Where to find list of innocuous words for human-readable checksums, fingerprints


I have several applications that create a unique (with high probability), human-readable checksum or digital signature by applying a cryptographic hash like MD5, then using the resulting bits with an arithmetic coder to select words from a list. I've simply been using /usr/share/dict/words, but recently a client (rightly) complained about receiving a document whose checksum included offensive words or trigger words. (More details at my answer to Generate User Friendly Codes).

For this application, long lists are important, as they avoid repeats---the list I'm using has many tens of thousands of words.

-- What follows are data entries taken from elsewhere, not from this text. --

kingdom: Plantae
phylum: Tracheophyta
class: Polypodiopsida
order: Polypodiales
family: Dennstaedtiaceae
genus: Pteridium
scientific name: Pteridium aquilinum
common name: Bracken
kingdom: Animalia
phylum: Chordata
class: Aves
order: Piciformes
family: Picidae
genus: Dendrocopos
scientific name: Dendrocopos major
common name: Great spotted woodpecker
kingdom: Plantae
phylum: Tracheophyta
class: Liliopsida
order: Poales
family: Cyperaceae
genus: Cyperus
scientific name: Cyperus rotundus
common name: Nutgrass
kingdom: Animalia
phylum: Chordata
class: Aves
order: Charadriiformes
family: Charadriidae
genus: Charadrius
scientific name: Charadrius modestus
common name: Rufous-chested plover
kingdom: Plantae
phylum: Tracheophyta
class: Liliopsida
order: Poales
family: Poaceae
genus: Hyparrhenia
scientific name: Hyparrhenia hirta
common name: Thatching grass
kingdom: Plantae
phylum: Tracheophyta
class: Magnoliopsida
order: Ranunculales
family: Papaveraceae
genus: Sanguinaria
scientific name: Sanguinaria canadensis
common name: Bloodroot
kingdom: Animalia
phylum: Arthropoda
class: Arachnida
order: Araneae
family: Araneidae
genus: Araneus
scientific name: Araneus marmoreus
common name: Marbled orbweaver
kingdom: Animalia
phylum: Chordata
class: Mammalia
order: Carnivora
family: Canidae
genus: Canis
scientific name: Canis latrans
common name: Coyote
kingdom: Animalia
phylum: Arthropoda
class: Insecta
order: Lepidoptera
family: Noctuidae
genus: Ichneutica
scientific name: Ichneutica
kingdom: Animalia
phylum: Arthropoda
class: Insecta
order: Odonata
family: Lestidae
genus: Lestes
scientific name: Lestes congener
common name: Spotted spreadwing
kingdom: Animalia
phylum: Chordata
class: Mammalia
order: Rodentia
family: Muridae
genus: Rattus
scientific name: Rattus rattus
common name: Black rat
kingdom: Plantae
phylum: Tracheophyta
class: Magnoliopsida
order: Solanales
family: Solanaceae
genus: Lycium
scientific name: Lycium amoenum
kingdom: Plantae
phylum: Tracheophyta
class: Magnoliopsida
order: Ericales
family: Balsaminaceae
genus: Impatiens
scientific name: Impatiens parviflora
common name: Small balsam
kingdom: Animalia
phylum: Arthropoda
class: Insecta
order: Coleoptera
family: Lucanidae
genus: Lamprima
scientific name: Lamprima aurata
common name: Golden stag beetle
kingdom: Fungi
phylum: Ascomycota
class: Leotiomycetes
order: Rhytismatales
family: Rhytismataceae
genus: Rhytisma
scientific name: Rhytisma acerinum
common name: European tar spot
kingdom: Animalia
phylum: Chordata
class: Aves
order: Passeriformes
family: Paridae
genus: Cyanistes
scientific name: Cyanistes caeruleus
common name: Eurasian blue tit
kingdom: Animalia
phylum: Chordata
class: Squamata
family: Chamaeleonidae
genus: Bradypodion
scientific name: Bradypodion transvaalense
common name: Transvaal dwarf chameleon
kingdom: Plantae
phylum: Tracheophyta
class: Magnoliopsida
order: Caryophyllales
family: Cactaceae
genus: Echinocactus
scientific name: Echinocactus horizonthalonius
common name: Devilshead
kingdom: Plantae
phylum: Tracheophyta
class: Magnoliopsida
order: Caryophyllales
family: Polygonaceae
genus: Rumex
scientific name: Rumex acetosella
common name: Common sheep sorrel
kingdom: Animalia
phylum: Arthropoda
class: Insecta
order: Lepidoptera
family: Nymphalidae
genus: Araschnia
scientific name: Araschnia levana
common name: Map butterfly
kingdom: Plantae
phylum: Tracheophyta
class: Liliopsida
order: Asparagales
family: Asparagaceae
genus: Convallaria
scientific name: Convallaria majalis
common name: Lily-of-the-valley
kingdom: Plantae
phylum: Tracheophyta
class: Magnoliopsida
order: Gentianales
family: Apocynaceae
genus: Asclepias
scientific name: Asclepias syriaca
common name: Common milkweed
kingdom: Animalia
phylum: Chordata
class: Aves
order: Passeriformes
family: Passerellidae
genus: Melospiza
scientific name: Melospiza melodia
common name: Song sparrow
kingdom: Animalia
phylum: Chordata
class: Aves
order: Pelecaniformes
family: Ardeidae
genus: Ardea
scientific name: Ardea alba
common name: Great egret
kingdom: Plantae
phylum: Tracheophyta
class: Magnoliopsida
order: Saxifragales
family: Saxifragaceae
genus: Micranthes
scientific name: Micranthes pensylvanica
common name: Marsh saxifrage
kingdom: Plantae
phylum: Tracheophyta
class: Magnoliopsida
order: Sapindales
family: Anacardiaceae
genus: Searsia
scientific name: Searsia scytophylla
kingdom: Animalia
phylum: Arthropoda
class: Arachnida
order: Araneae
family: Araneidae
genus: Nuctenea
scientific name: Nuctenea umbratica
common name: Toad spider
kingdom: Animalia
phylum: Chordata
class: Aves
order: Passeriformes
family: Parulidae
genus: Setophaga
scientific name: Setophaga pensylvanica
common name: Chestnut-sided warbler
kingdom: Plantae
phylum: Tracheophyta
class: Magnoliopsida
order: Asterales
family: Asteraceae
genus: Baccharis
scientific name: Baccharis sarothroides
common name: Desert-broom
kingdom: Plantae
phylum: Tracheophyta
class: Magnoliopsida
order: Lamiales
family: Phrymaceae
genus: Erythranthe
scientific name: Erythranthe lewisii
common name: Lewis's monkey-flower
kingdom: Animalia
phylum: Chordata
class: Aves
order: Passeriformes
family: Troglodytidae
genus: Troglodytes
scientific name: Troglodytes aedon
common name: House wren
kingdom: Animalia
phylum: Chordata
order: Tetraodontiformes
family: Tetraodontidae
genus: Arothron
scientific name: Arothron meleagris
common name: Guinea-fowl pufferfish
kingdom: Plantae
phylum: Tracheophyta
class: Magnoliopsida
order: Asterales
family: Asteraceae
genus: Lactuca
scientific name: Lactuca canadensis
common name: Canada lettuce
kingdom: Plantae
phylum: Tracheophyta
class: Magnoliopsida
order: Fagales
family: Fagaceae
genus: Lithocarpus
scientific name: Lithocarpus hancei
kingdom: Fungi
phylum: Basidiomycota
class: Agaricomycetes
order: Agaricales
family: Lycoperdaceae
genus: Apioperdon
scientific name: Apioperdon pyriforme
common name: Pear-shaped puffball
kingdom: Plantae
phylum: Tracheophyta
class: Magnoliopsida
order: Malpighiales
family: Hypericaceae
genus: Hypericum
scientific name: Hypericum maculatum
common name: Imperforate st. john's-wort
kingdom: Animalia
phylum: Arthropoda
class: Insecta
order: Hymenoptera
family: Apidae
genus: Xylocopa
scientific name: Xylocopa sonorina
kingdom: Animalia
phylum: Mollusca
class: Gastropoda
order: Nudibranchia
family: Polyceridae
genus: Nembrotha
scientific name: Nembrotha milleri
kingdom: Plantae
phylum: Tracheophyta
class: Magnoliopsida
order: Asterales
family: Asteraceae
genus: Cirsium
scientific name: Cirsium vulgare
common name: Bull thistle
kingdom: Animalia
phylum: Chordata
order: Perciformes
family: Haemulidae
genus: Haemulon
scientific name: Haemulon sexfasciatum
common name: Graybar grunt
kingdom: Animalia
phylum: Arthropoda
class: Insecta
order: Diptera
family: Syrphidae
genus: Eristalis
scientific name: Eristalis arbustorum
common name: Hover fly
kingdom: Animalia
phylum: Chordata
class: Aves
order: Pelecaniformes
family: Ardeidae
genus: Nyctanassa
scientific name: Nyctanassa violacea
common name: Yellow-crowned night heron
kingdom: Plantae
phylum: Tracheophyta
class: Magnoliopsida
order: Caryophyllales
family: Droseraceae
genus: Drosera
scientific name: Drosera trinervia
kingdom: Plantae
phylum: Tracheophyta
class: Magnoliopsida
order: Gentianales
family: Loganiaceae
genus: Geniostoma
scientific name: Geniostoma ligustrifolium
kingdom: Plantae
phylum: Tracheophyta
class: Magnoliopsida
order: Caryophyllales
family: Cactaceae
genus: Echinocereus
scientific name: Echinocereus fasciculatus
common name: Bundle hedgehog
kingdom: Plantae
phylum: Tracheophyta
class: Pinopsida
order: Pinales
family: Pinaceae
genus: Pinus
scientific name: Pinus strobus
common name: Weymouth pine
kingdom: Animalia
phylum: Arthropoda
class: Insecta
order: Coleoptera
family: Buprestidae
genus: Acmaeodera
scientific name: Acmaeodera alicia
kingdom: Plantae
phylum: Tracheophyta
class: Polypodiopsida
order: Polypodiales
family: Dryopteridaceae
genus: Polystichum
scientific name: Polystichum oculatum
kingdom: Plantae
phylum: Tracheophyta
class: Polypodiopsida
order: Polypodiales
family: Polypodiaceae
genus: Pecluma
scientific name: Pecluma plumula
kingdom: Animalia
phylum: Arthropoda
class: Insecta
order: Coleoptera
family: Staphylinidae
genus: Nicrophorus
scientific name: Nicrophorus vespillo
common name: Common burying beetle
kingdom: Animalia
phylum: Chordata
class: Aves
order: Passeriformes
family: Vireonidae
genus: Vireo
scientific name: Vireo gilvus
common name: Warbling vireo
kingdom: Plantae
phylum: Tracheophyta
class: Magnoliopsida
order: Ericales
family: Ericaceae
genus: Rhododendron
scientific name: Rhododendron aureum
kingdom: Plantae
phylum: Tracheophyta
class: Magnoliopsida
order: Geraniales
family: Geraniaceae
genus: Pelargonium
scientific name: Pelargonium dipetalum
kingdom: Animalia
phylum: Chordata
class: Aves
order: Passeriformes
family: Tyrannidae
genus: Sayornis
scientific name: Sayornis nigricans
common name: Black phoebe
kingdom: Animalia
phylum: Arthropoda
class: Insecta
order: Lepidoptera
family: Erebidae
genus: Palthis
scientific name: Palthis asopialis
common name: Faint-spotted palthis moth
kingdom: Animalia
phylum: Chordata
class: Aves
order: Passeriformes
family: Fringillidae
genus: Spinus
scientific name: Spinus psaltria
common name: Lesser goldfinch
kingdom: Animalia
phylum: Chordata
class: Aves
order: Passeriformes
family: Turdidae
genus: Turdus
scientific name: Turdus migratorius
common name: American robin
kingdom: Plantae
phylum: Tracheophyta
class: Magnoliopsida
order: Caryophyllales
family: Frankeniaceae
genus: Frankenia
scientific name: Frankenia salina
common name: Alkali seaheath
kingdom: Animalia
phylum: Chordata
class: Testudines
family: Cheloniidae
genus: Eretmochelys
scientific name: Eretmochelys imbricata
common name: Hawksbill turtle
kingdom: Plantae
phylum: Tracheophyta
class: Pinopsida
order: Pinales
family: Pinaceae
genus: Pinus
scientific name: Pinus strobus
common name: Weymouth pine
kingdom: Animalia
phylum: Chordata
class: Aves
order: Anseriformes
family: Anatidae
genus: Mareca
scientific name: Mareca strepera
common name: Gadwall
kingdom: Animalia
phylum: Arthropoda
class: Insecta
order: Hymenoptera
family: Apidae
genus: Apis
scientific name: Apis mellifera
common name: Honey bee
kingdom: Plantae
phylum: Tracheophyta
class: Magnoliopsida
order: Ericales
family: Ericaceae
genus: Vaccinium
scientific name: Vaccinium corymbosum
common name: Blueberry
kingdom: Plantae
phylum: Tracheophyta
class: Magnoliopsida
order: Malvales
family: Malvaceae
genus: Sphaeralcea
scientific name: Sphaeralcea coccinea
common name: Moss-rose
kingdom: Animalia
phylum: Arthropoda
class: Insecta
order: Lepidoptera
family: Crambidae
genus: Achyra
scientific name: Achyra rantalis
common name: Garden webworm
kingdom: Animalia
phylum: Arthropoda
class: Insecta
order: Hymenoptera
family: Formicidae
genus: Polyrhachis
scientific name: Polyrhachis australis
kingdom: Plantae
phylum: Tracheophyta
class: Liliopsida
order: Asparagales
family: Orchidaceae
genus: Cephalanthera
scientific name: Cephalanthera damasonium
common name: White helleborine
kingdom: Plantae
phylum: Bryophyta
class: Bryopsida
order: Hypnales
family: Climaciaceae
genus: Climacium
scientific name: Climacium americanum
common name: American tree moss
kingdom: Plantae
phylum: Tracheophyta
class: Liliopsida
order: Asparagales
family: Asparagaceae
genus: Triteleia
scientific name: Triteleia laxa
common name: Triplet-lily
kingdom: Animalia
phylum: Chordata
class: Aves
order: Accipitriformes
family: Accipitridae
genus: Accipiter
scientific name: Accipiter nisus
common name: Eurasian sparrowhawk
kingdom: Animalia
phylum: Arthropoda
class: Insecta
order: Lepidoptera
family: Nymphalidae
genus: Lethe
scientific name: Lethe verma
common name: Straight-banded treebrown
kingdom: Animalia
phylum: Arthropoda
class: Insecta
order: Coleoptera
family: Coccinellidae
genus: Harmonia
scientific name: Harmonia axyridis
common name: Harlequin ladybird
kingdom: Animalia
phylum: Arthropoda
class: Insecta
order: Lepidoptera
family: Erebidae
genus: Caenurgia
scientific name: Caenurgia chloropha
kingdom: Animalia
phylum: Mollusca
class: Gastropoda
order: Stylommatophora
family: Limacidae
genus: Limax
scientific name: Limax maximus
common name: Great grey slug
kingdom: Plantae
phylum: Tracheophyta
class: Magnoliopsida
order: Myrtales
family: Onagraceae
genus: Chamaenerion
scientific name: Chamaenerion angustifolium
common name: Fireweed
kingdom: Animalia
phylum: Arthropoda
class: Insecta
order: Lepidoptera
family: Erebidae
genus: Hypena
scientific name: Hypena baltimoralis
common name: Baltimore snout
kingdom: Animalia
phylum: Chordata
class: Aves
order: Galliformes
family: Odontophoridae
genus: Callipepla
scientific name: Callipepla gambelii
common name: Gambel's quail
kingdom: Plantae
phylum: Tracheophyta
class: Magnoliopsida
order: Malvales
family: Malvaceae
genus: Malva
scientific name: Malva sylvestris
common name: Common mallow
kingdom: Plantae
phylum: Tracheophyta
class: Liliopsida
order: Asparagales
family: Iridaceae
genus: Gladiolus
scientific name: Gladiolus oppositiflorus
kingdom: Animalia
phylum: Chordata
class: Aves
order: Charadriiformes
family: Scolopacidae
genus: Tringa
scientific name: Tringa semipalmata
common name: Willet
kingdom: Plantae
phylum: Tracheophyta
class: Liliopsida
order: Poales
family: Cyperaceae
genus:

Does anyone know either how to remove offensive and trigger words from such a list, or where to find a list of innocuous words?


Solution

  • One possibility is the ENABLE word list, used by Words with Friends and some other games. They try to avoid controversial words (pick your favorites and you won't find them there!-) It is in the public domain, so you can find it here and there. Its roughly 172,000 words. Here is one place I found it: http://www.greenworm.net/sites/default/files/gw-assets/enable1-wwf-v4.0-wordlist.txt

    Also, Scrabble has divergent lists - the company which owns the game has the "filtered" list, while the clubs use the unfiltered lists for competition. I don't want to post a link to offensive material, but if you Google "seattle scrabble club expurgated words", you might find a list of the words removed from the naughty list to produce the nice list. If you find all the words you got complaints about on that list, you could just use it as a filter.